**** Document ****

Optionally, for combination of the first part and the second part of the neural network 40, the second set of parameters are acquired through backward propagation, for combination of the first part and the (i+1)  th part of the neural network 40, i>1, the (i+1)  th set of parameters are acquired through backward propagation and based on the first set of parameters updated through training for  combination of the first part and the i th part of the neural network 40, and for combination of the first part and a series of the second part to the (N+1)  th part of the neural network 40, the (i+1)  th set of parameters are updated through backward propagation and based on the first set of parameters updated through training for combination of the first part and the (N+1)  th part of the neural network 40 and based on the (i+1)  th set of parameters updated through training for combination of the first part and the (i+1)  th part of the neural network 40.
Optionally, the neural network 40 can include: a basic convolution layer, a basic residual module, a feature attention mechanism module, a feature fusion module, a scale-independent feature extraction module, step-by-step deconvolution module.
Optionally, one of the N image processing tasks is to output dense map of target objects, and the outputs of the corresponding part of the neural network 40 can include: dense maps of different components of the target objects; the method 100 can further include: counting number of the target objects based on weighted sum of the dense maps of different components of the target objects.
Optionally, one of the N image processing tasks is to output dense map of target objects, and the corresponding part of the neural network 40 can include: a scale-independent feature extraction module, and a step by step deconvolution module receiving output of the scale-independent feature extraction module.
Following is a use case in which the solution provided in the present disclosure can be adopted. Referring to FIG. 5, in this use case, a lightweight crowd counting and pedestrian detection system 80 for edge device is provided. The system 80 can include:
- an online training module 801, configured to train a neural network 813, used for image processing;
- an offline module 802, configured to execute image processing via neural network 813.
As to the online training module 801, the neural network model 813 can be trained with large amount of image samples 811 via server 81, such as a high performance GPU server. After training, the model of neural network 813 can be deployed on the edge device 83 of the offline module 802, including the feature extraction 831, fuzzy engine 831 and refinement engine 832.
As to the offline training module 802, a camera 82 can be connected to the edge device 83, and the neural network 812 can be running on the edge device 83. Firstly, features can be extracted by feature extraction 831 from image to be processed, then fuzzy engine 832 will output dense map and refinement engine 833 will execute pedestrian detection. The output dense map can be further processed by crowd counting 834 to count number of pedestrians, and by crowd flow analysis 835 to analyze the crowd flow. The output bounding boxes of pedestrians and optional faces can be further processed by re-identification 836, such as finding a specific man from image, or finding people wearing masks.
Now referring to FIG. 6, during training phase, firstly, at step 1, the image samples are input into the neural network 812, and loss functions can be set as MSE and SSIM, parameter set 1 for feature extraction 831, and parameter set 2 for fuzzy engine 832 can be acquired through backward propagation .
Then, at step 2, the image samples are input into the neural network 812, and loss functions can be set as focal loss and L1 loss, through backward propagation, parameter set 1 will be updated to parameter set 1’ based on parameter set 1, and parameter set 3 for the refinement engine 833 will be acquired.

**** Provided records ****

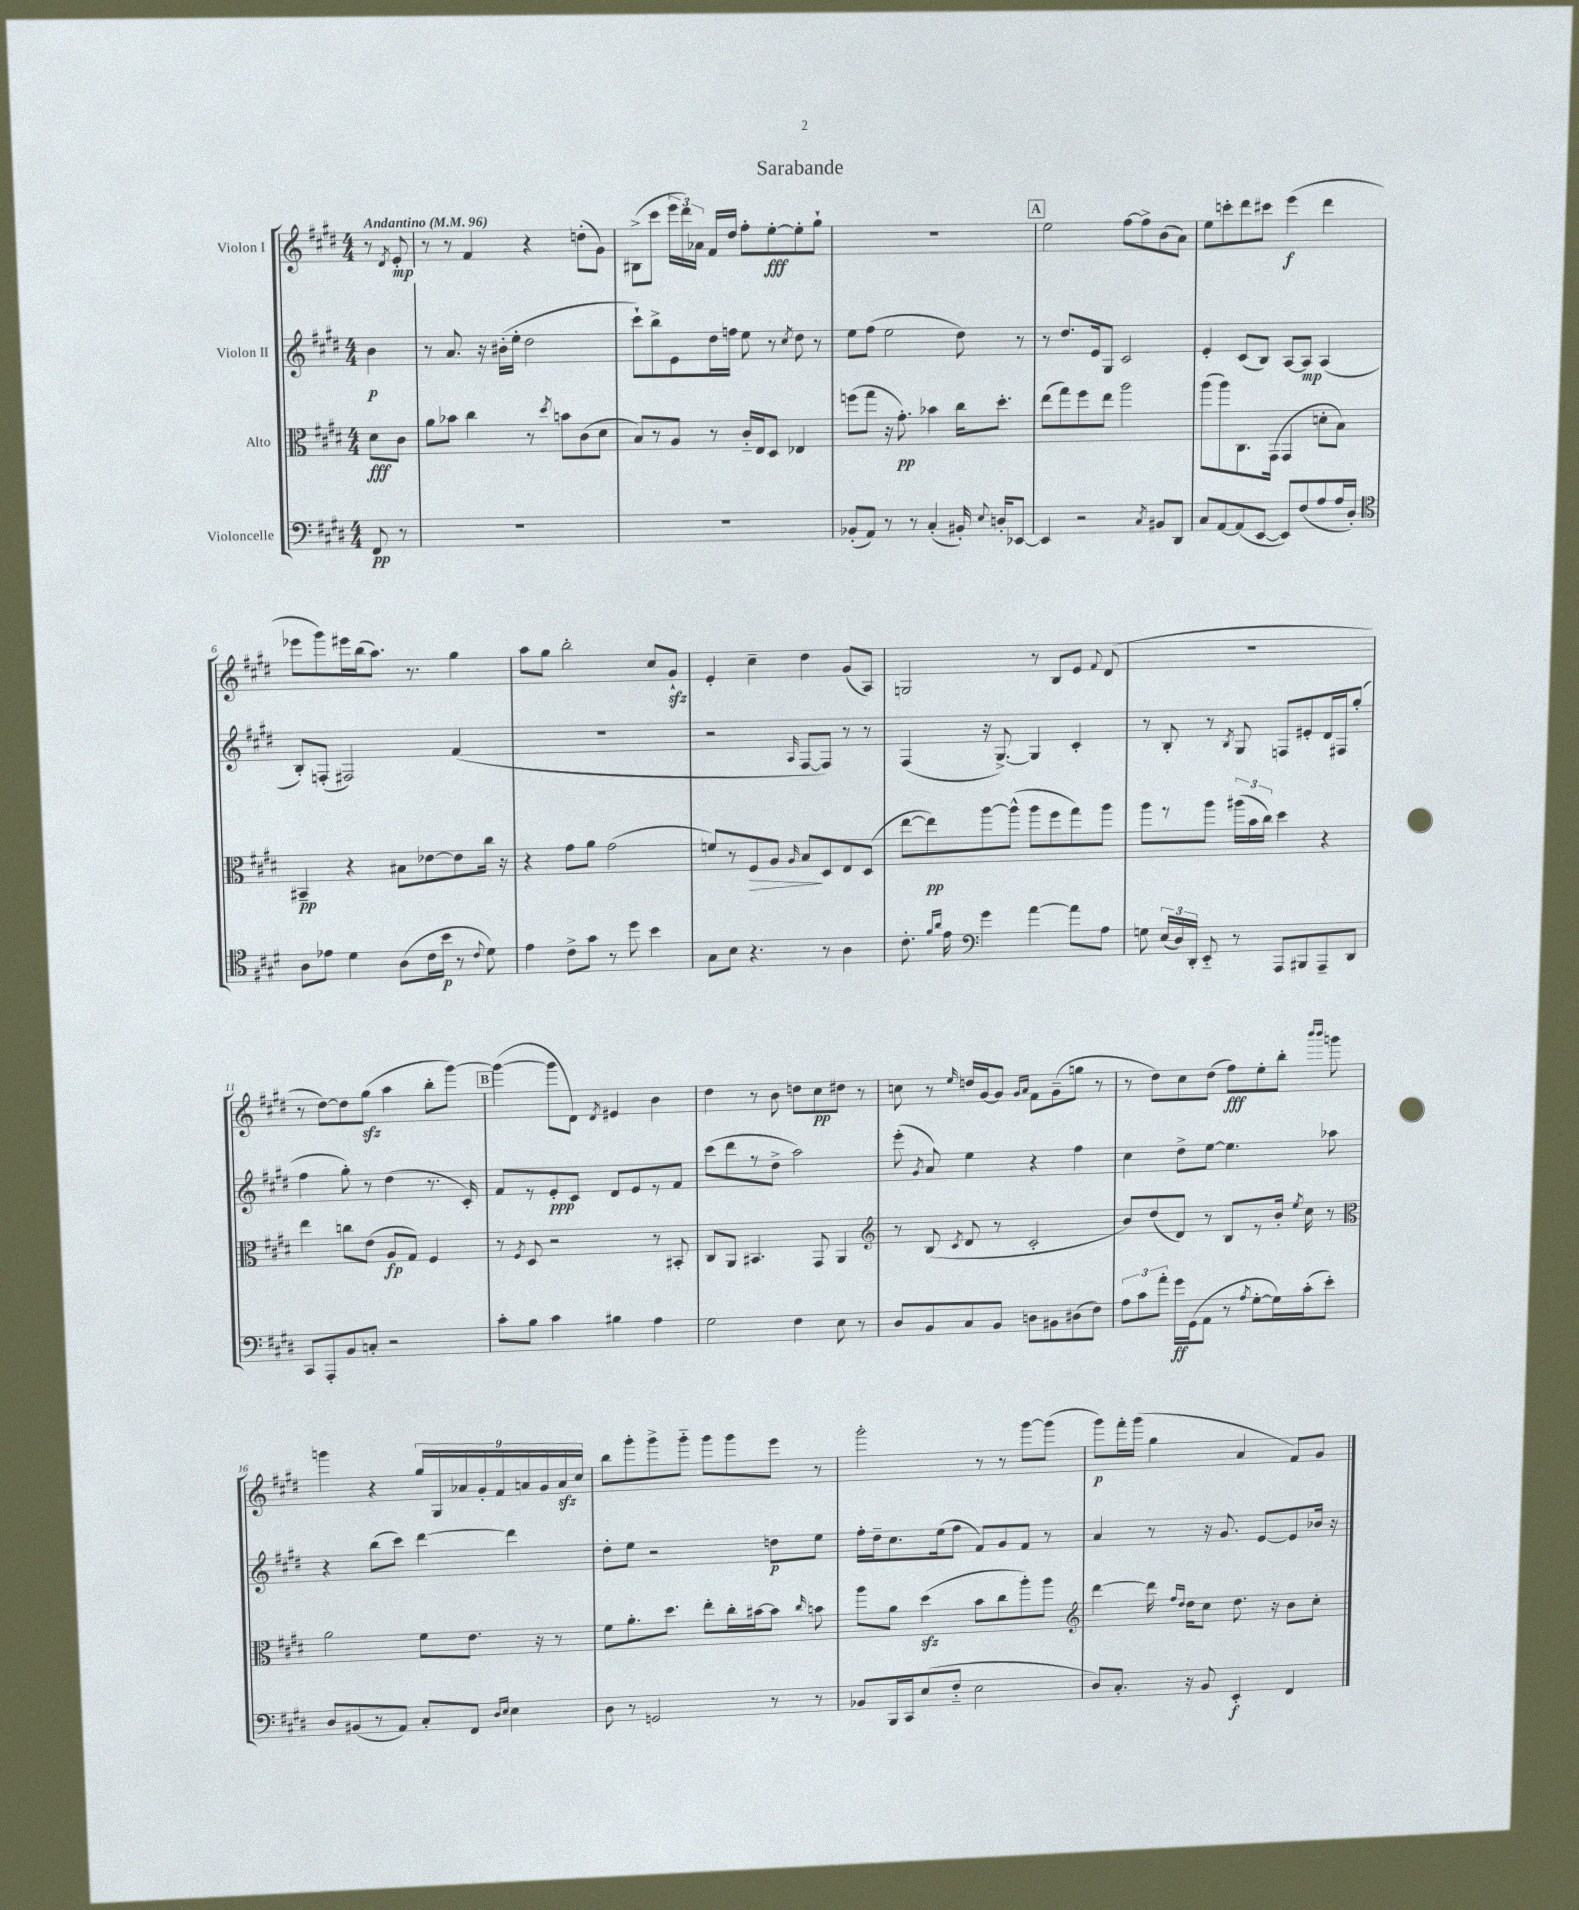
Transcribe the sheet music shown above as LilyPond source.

\header { title = "Sarabande" }
<<
\new StaffGroup <<
\new Staff = "s0" \with { instrumentName = "Violon I" } {
    \clef treble \key e \major \numericTimeSignature \time 4/4 \partial 4 \tempo "Andantino" 4 = 96
    \autoBeamOff r8 \acciaccatura { dis'8 } e'8-.\mp |
    r8 r8 fis'4 r4 d''8[-.( gis'8]) |
    bis8[->( cis'''8] \tuplet 3/2 { e'''16[ dis'''16) aes'16] } fis'16[ dis''16] fis''8[-. e''8~-.\fff e''8-. gis''8]-! |
    R1 |
    \mark \markup { \box "A" } e''2 fis''8[~ fis''8-> b'8( a'8]) |
    e''8[ c'''8-. dis'''8 cis'''8] e'''4\f( dis'''4 |
    ees'''8[ gis'''8) eis'''16 b''16( a''8.]) r8. gis''4 |
    a''8[ gis''8] b''2-. cis''8[ gis'8]-!\sfz |
    e'4-. cis''4-- dis''4 gis'8[( a8]) |
    g2 r8 b8[ e'8] \appoggiatura { fis'8 } dis'8( |
    R1 |
    r8 dis''8[~) dis''8 gis''8]\sfz( a''4 b''8[-. gis'''8]~) |
    \mark \markup { \box "B" } gis'''4~( gis'''8[ dis'8]) \acciaccatura { dis'8 } eis'4 b'4 |
    dis''4 r8 b'8 d''8[ cis''8\pp dis''8] r8 |
    c''8 r8 \grace { e''16 } d''16[ gis'16~ gis'8] \grace { gis'16[ a'16] } fis'8[ gis'8--( g''8] r8 |
    r8 dis''8[) cis''8 dis''8]( fis''8[\fff) e''8-. b''8]-. \grace { b'''16[ b'''16] } g'''8 |
    g'''4 r4 \tuplet 9/8 { gis''16[ gis16 aes'16 gis'16-. fis'16 a'16 gis'16 a'16\sfz cis''16] } |
    b''8[ gis'''8-. gis'''8-> gis'''8]-_ gis'''8[ gis'''8 e'''8] r8 |
    gis'''2-. r8 r8 gis'''8[~ gis'''8]( |
    gis'''8[\p) fis'''16-. gis'''16]( gis''4 a'4 fis'8[) gis'8] \bar "|." |
}
\new Staff = "s1" \with { instrumentName = "Violon II" } {
    \clef treble \key e \major \numericTimeSignature \time 4/4 \partial 4
    \autoBeamOff b'4\p |
    r8 a'8. r16 bis'16[-.( e''16]-. dis''2 |
    cis'''8[-!) b''8-> e'8 dis''16 f''16] e''8 r8 \acciaccatura { cis''8 } dis''8 r8 |
    e''8[ fis''8]( e''2 dis''8) r8 |
    \mark \markup { \box "A" } r8 dis''8.[ e'16 gis8] cis'2 |
    e'4-. cis'8[( b8]) a8[~ a8]\mp a4( |
    b8[-.) f8]-.( fis2) fis'4( |
    R1 |
    r2 \grace { a16 } fis8[~ fis8]) r8 r8 |
    fis4( r16 gis8.~->) gis4 cis'4-. |
    r8 b8-. r8 \acciaccatura { b8 } gis8 f8[ eis'8-. dis'16 fis16 gis''8]-.( |
    fis''4 gis''8-.) r8 dis''4( r8. cis'16-.) |
    \mark \markup { \box "B" } fis'8[ r8 e'8-.\ppp cis'8] dis'8[ e'8 r8 fis'8] |
    cis'''8[( dis'''8 r8 dis''8]-> a''2) |
    e'''8-.( \acciaccatura { gis'8 } a'8) e''4 r4 fis''4 |
    cis''4 dis''8[-> e''8]~ e''4. aes''8 |
    r4 b''8[( cis'''8]) dis'''4~ dis'''4 |
    dis''8[-. e''8] r2 d''8[\p e''8] |
    fis''16[-. dis''16-- cis''8. e''16( fis''8] fis'8[) gis'8 fis'8] r8 |
    a'4 r8 r16 gis'8. e'8[~ e'8 bes'16] r16 \bar "|." |
}
\new Staff = "s2" \with { instrumentName = "Alto" } {
    \clef alto \key e \major \numericTimeSignature \time 4/4 \partial 4
    \autoBeamOff dis'8[\fff cis'8] |
    a'8[ bes'8] cis''4 r8 \acciaccatura { dis''8 } b'8[ cis'8( dis'8] |
    b8[) r8 a8] r8 cis'16[-_ e16 dis8] ees4 |
    f''8[( gis''8] r16 gis'8.-.\pp) bes'4 cis''16[ dis''8.]-. |
    \mark \markup { \box "A" } e''8[( gis''8) fis''8 e''8] a''2 |
    a''8[( a''8) cis8. gis,16]( gis,4 d'8[-. b8]) |
    bis,4--\pp r4 bis8[ ees'8~ ees'8 cis''16] r16 |
    r4 gis'8[ a'8] gis'2( |
    f'8[) r8 fis8\> a8] \grace { a16 } b8[\! dis8 e8 dis8]( |
    e''8[~ e''8\pp) a''8~ a''8]-^( a''8[ fis''8 gis''8) a''8] |
    a''8[ r8 a''8] \tuplet 3/2 { ais''16[( b'16 cis''16]) } dis''4 r4 |
    e''4 c''8[ e'8]( a8[\fp gis8]) fis4 |
    \mark \markup { \box "B" } r8 \acciaccatura { fis8 } dis8 r2 r8 bis,8-. |
    cis8[ a,8] bis,4. gis,8 a,4 |
    \clef treble r8 b8( \acciaccatura { cis'8 } dis'8 r8 cis'2-. |
    b'8[) dis''8( dis'8]) r8 b8[ r8 b'16]-. \acciaccatura { e''8 } cis''16 r8 |
    \clef alto a'2 fis'8[ e'8.] r16 r8 |
    fis'8[ a'8.-. dis''8.] e''8[-. cis''16-. bis'16~ bis'8] \grace { cis''16 } b'8 |
    a''8[ a'8] dis''4\sfz( b'8[ cis''8 a''8-.) a''8] |
    \clef treble dis'''4~ dis'''16 \grace { fis''16[ dis''16] } dis''16[ cis''8] dis''8. r16 b'8[ cis''8]-. \bar "|." |
}
\new Staff = "s3" \with { instrumentName = "Violoncelle" } {
    \clef bass \key e \major \numericTimeSignature \time 4/4 \partial 4
    \autoBeamOff fis,8\pp r8 |
    R1 |
    R1 |
    bes,8[-.( a,8]) r8 r8 cis4-.( bis,16-.) \appoggiatura { e8 } d16[-. ees,8]~ |
    \mark \markup { \box "A" } ees,4 r2 \acciaccatura { cis8 } bis,8[ dis,8] |
    cis8[ a,8~ a,8( e,8]~ e,8[) fis8( a8 a16 dis16]-.) |
    \clef tenor a8[ ees'8] dis'4 a8[( cis'16 b'16]\p r8 \appoggiatura { cis'8 } dis'8) |
    e'4 cis'8[-> gis'8] r8 dis''8 b'4 |
    gis8[ b8] r4. r8 a4 |
    cis'8.-. \grace { fis'16[ a'16] } e'16 \clef bass gis'4 a'4~ a'8[ a8] |
    g8 \tuplet 3/2 { e16[( dis16) dis,16]-. } e,8-_ r8 a,,8[ bis,,8 a,,8-- dis,8] |
    cis,8[ a,,8-. b,8 c8]-. r2 |
    \mark \markup { \box "B" } cis'8[-. b8] cis'4 bis4 a4 |
    gis2 fis4 e8 r8 |
    dis8[ b,8 cis8 b,8] d8[ bis,8 dis8( fis8]) |
    \tuplet 3/2 { a8[ cis'8 a'8]-. } gis'16[\ff gis,16( a,8] r8 \acciaccatura { a8 } gis8[~-. gis16) cis'16-.( e'8]-.) |
    dis8[ bis,8( r8 a,8]) cis8[-. fis,8] \grace { dis16[ e16] } e4 |
    dis8 r8 g,2 r8 r8 |
    bes,8[ b,,16 cis,16 e8( fis8]-_ e2 |
    dis8[) cis8.]-. r16 b,8 e,4-.\f fis,4 \bar "|." |
}
>>
>>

****

Short problem
Write what comes next in the text about the crowd counting and pedestrian detection network, starting after its final sentence.

Expected answer
At last, at step 3, the image samples are input into the neural network 812, and loss functions can be set as weighted sum of MSE, SSIM, focal loss and L1 loss. Through backward propagation, the parameter set 1’ will be updated to parameter set 1”, parameter set 2 will be updated to parameter set 2’, and parameter set 3 will be updated to parameter set 3’.
In comparison to current backward propagation, the step 1 and step 2 are added and parameters acquired during the first two steps will be used during the step 3. In fact, after step 1 and step 2, the parameter set are almost ready, so the step 3 is a slight adjustment, which makes the training process can be converged fast, computing power can be saved, the whole training process can be shortened.
During the inference phase. The parameter set 1”, parameter set 2’ and parameter set 3’ will be used for image processing.
FIG. 7 shows workflow of inference phase of the use case.
At step S201, basic convolution is executed. A convolution kernel with a stride can be used for the convolution operation, and a ReLU function can be used for activation, a batchnorm2d can be used for normalization, then a max pooling layer can be used. A feature map with a quarter size of the original image can be obtained at this step, and amount of operations can be largely reduced.
At step S202, A residual block can be used, features can be further extracted.  Following improved h-swish function can be used as the activation function. The h-swish activation function as follow:
Figure PCTCN2020093497-appb-000001
At step S203, a residual block can be used here, features can be further extracted. Also, an improved h-swish function can be used as the activation function uses.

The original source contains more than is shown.